NSA statt NSU beim TV-Duell

Mehr als zehn Millionen Fernsehzuschauer verfolgten das TV Kanzlerduell am Sonntagabend und etwa jeder Zehnte dürfte dabei in die Röhre geschaut haben - so viele Wähler haben laut Statistischem Bundesamt einen Migrationshintergrund.

Von Montag, 02.09.2013, 8:30 Uhr|zuletzt aktualisiert: Mittwoch, 04.09.2013, 21:30 Uhr Lesedauer: 2 Minuten  |  

90 Minuten Wirtschaftskrise, Energie-, Renten- und Pflegereform, Arbeitsmarkt, Krankenversicherung, Mindestlohn, Deutsche Militärbeteiligung Syrien und NSA. Nicht nur der größte Sicherheitsskandal in der Bundesdeutschen Nachkriegsgeschichte mit end- und beispiellosen „Pannen“ wurde beim Kanzlerduell von den Moderatoren komplett ausgeblendet, sondern auch wichtige integrations- und migrationspolitische Fragen.

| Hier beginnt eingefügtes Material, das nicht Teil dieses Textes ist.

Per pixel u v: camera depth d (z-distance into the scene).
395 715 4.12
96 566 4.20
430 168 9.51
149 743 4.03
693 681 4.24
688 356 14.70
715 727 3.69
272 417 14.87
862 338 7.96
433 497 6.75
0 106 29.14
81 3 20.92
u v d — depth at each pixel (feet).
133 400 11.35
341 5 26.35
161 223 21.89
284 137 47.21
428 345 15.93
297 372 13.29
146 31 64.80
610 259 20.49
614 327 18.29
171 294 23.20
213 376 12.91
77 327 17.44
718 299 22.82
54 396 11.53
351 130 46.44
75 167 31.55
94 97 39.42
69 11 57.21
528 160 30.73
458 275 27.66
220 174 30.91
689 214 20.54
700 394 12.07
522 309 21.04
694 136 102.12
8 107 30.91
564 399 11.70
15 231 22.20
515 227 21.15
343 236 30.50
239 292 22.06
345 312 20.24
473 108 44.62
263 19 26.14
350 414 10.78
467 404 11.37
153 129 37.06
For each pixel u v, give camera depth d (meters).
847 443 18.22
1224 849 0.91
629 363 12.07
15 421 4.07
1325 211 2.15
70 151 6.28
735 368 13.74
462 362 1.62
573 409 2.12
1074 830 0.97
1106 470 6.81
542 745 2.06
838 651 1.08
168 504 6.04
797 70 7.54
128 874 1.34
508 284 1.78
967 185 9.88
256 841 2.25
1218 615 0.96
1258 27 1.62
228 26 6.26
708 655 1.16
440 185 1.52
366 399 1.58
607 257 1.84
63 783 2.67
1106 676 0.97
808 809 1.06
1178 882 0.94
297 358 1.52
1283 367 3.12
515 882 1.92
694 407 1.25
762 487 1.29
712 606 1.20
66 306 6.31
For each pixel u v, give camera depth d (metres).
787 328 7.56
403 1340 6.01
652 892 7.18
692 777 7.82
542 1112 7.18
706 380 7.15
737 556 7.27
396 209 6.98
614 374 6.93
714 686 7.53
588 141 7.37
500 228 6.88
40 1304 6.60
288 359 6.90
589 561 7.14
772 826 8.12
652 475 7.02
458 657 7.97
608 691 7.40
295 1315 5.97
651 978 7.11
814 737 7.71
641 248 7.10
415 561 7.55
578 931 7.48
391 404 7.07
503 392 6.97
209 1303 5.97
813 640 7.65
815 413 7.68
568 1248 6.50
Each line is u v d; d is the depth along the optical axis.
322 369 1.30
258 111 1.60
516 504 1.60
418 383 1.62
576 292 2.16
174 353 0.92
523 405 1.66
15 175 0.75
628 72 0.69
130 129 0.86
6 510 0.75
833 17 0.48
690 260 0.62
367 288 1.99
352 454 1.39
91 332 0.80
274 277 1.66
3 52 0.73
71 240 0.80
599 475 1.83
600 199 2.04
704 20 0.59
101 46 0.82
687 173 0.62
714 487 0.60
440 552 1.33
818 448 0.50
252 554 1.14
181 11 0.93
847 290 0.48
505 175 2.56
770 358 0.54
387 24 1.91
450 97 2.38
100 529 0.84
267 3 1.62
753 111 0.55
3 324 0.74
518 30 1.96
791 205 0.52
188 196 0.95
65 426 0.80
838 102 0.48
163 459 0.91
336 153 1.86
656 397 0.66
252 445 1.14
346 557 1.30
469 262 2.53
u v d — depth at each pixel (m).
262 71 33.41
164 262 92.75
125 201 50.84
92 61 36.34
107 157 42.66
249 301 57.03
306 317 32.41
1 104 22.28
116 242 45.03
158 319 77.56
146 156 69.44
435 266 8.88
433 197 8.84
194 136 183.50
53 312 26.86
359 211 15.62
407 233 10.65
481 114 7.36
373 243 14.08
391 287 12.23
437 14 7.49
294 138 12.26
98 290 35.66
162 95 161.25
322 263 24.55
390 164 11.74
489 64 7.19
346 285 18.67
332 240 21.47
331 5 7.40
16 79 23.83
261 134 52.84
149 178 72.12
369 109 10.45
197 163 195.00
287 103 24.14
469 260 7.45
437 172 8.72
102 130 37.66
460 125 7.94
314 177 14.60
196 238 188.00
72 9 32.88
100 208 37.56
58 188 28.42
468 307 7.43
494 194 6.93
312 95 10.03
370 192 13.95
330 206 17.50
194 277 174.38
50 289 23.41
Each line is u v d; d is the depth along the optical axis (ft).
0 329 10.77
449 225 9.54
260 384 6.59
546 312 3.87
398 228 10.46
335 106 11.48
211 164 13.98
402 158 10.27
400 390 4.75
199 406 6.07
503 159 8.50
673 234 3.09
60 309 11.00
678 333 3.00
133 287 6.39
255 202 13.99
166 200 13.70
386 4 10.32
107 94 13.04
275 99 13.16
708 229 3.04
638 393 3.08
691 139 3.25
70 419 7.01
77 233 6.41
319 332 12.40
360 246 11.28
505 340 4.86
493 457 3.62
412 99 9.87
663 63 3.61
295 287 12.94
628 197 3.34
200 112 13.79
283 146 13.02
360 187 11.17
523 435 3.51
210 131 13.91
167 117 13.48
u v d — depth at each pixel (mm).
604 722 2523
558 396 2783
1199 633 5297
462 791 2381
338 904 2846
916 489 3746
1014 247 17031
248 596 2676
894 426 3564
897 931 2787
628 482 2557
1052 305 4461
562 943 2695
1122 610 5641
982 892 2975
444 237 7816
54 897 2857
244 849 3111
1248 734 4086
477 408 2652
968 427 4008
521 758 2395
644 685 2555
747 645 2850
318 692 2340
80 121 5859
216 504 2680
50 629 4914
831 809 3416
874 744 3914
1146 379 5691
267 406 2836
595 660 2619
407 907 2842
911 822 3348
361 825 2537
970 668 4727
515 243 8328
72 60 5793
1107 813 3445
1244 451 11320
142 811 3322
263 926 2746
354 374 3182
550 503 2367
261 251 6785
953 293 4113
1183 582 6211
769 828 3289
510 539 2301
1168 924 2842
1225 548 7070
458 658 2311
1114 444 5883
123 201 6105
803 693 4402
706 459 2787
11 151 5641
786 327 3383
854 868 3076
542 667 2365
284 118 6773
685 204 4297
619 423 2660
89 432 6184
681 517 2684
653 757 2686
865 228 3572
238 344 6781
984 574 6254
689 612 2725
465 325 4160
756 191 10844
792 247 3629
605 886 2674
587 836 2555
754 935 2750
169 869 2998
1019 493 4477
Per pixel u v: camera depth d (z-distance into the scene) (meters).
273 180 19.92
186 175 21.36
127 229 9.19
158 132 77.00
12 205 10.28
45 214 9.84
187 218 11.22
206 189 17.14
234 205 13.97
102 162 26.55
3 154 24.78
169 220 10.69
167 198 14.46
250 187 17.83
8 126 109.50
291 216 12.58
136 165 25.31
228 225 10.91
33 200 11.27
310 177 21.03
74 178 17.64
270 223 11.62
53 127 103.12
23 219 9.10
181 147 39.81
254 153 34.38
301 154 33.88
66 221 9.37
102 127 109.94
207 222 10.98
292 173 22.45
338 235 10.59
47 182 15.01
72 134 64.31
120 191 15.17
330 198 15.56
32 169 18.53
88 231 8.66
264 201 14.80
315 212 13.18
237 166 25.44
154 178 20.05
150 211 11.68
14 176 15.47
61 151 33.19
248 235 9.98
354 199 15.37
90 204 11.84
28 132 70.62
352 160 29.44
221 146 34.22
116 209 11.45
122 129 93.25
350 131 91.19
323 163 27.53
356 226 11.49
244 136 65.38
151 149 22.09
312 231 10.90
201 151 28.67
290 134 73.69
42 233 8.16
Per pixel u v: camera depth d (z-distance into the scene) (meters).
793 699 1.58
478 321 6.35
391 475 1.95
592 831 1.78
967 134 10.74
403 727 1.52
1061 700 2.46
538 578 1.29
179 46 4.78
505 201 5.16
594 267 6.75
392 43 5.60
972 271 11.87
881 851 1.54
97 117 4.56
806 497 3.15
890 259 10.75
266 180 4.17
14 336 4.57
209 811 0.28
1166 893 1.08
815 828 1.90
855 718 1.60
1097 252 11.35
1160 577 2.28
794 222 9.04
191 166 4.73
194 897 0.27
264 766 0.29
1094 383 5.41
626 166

Dabei hätte es Gelegenheit genug gegeben, elegant von der NSA zu NSU überzuleiten, zumal neo-nationalsozialistisch motivierte Morde eine ganz andere Qualität haben. Es wäre sehr interessant gewesen zu erfahren, was Merkel zu der bisher ausgebliebenen Aufklärung zu sagen hat, ob sie ihr Versprechen, lückenlos aufzuklären, als erfüllt sieht und, mit welchen Reformen sie die Sicherheit der Menschen mit ausländischen Wurzeln gewährleisten möchte. Und was hätte Steinbrück anders gemacht etwa in Bezug auf Rechtsextremismus und Rassismus, die die Republik in diesen Tagen wieder verstärkt beschäftigt.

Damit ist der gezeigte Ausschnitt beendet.